I've been feeling weepy over the last couple of weeks at very unexpected times. I can't seem to regulate when and if it happens it just does. It's a normal reaction to a situation such as this one but it is one people aren't used to seeing from me. I hope it doesn't last, as it is difficult to keep myself motivated for happiness, when I know what is ahead once again. As my Mom always says, this too shall pass. I say, but when?
I have learned over the past couple of months there are quite a few younger people reading my blog. By younger people I mean late teens and twenty somethings, as well as all you young at heart. First of all thank you, I'm glad you find it interesting enough to keep reading and I thank you for your kind words.
With that in mind, I thought it would be good to write about healthcare and our individual responsibility to it. It took me a while to learn what is required to receive excellent healthcare, and I would like to pass that on to you.
* One of the first and most important things to remember is to have respect for the doctor you are seeing. I would say even if you don't agree with what they are saying about your condition remember it is they who went too medical school not you. Hear them out and honestly consider the facts.
* Secondly, and a little like a contradiction, it is your body and you know when something is wrong. Don't quietly agree, when you are sure what the doctor is saying does not apply too you. Respectively be insistent.
* Educate yourself. Of course that means Google! How else do we educate ourselves these days. There is an intelligent way to do that, and a not so intelligent way to do it. While checking Dr. Google, make sure the site is a reputable one, and not a chat room that talks about common symptoms. Some of the sites I have used are: mayoclinic.org and any other hospital or government site.
* Don't look for trouble, and catastrophes your symptoms. Just because you wake up with a tingling arm don't google, find MS, and assume you have it. Chances are you slept on it the wrong way.

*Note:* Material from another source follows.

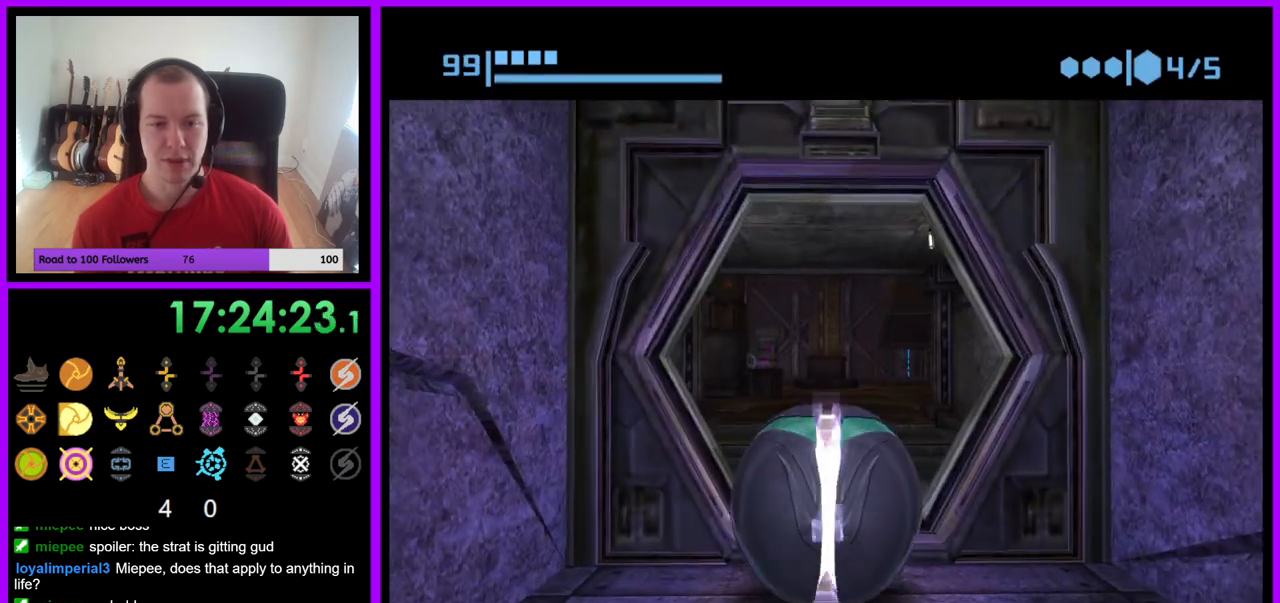
{"buttons": [], "left_stick": "up", "right_stick": "center", "events": [[367, "B", "up"]]}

Going into a doctor with a comment like that will lose your credibility for a long time.
* Build a relationship with your doctor. Let her know who you are. It is okay to say, "I prefer to take the prescription and only use it if I don't feel better". But than check, saying, "is that okay with you doctor?"
* Be concise and talk about the issue you came to see the doctor about first. Than if that is removed and if there is time bring up other things.
* Choose your words carefully. Start with the call to the office. If you are calling for an appointment for a check up or to look at a wart, take what is given you. If however you are calling because you have a sharp, unexplained pain in your side, start by saying, I need to see the doctor today. Once you see the doctor, be clear. This pain feels: sharp, intermittent and it started yesterday around two. Not, I have a pain in my side and I have had it awhile.
* Think about what you want for your healthcare before you fall into what a doctor has decided for your healthcare. There are options, but you must educate yourself. Do you want a pill for everything? Some do. Would you prefer the wait and see attitude with a check in with a doctor, or do you prefer naturopathic medicine or a combination of both.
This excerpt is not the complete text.